I am modifying pre-trained models so that they accept 2 input images. I tested my code with the vgg11_bn, resnet50 and vit_b_16 nets and all of them worked pretty well. However, when using a similar approach with the inception_v3, I am getting the following error:
RuntimeError: Given groups=1, weight of size [32, 6, 3, 3], expected input[1, 3, 299, 299] to have 6 channels, but got 3 channels instead
To replicate the problem:
import torch
from torchvision import models
model = models.inception_v3(pretrained=True)
first_layer = model.Conv2d_1a_3x3.conv
weight = first_layer.weight.clone()
# Modify the input layer to take 2 images as input (i.e., 6 channels instead of 3)
first_layer = torch.nn.Conv2d(6, 32, kernel_size=(3, 3), stride=(2, 2), bias=False)

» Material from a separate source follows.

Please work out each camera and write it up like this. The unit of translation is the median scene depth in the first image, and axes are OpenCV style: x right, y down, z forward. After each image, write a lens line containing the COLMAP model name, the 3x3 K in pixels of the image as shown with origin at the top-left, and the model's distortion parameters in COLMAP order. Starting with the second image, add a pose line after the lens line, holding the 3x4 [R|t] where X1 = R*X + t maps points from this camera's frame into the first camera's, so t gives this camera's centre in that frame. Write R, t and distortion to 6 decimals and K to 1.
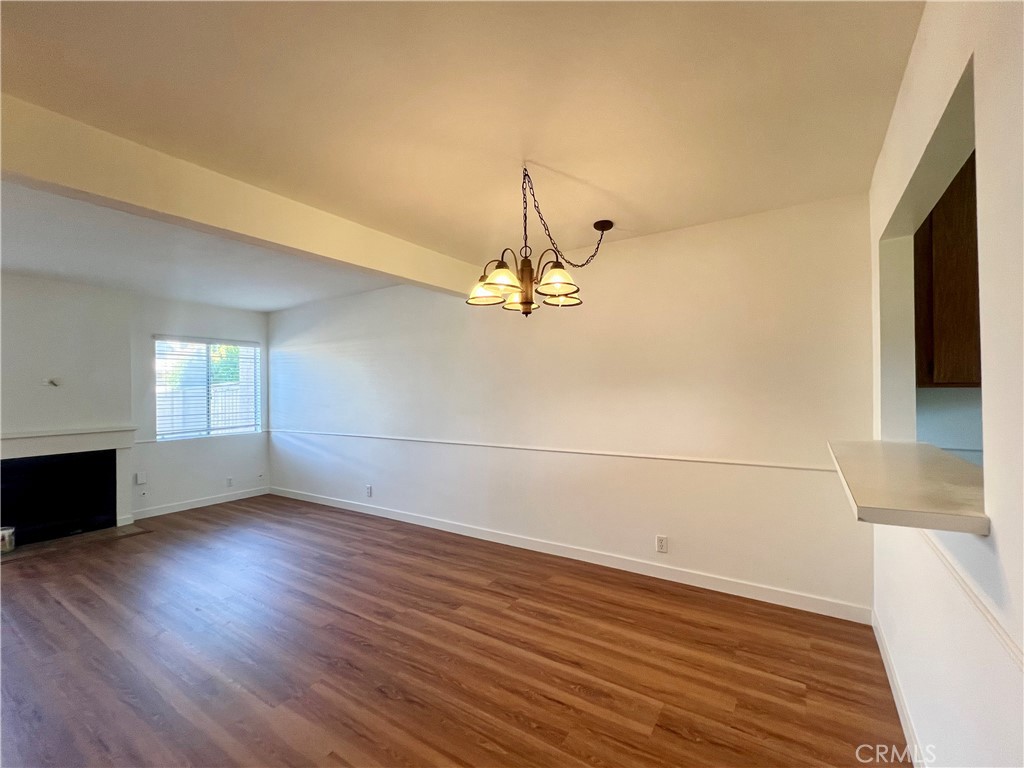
lens RADIAL K [[440.7, 0, 512.1], [0, 440.7, 385.1], [0, 0, 1]] dist [-0.002801, 0.000300]
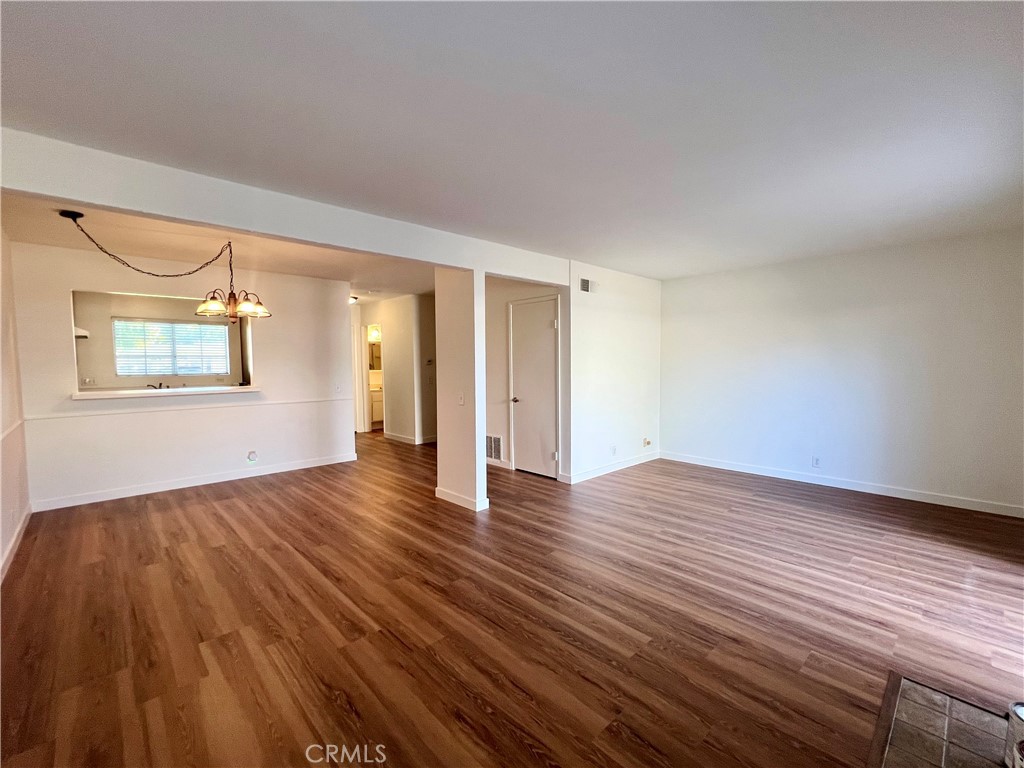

# Copy weights channelwise:
with torch.no_grad():
first_layer.weight[:, :3] = weight
first_layer.weight[:, 3:] = weight
model.Conv2d_1a_3x3.conv = first_layer
inputs = torch.randn(2, 6, 299, 299) # using batch size 2 to avoid problems with batch norm layers
model(inputs)
Indeed it needs a batch size greater than 1. I edited this in the question, thank you for the heads up!
Anyway, the problem I’m having is not due to the batch size. I also tested this code on another machine and got the same error.
Could you please try to replicate the package versions to see if the problem occurs?
I have a requirements.txt file with the following content:
matplotlib==3.5.1
numpy==1.21.5
pandas==1.4.2
Pillow==9.2.0
torch==1.12.1
torchmetrics==0.10.0
torchvision==0.13.1
tqdm==4.64.0
As you noticed I’m using torchvision==0.13.1. The previous code prints a deprecation warning. With this version of torchvision, the proper way to load the model now is:
weights = models.Inception_V3_Weights.IMAGENET1K_V1
model = models.inception_v3(weights=weights)
However, it doesn’t fix the problem. The error is still raised. RuntimeError: Given groups=1, weight of size [32, 6, 3, 3], expected input[1, 3, 299, 299] to have 6 channels, but got 3 channels instead
You are right and I am able to reproduce the issue when using a pretrained model (my previous code snippet used a randomly initialized model).
The issue is caused by the built-in transformation, which normalizes and slices the first three channels.
Use model = models.inception_v3(pretrained=True, transform_input=False) and it should work.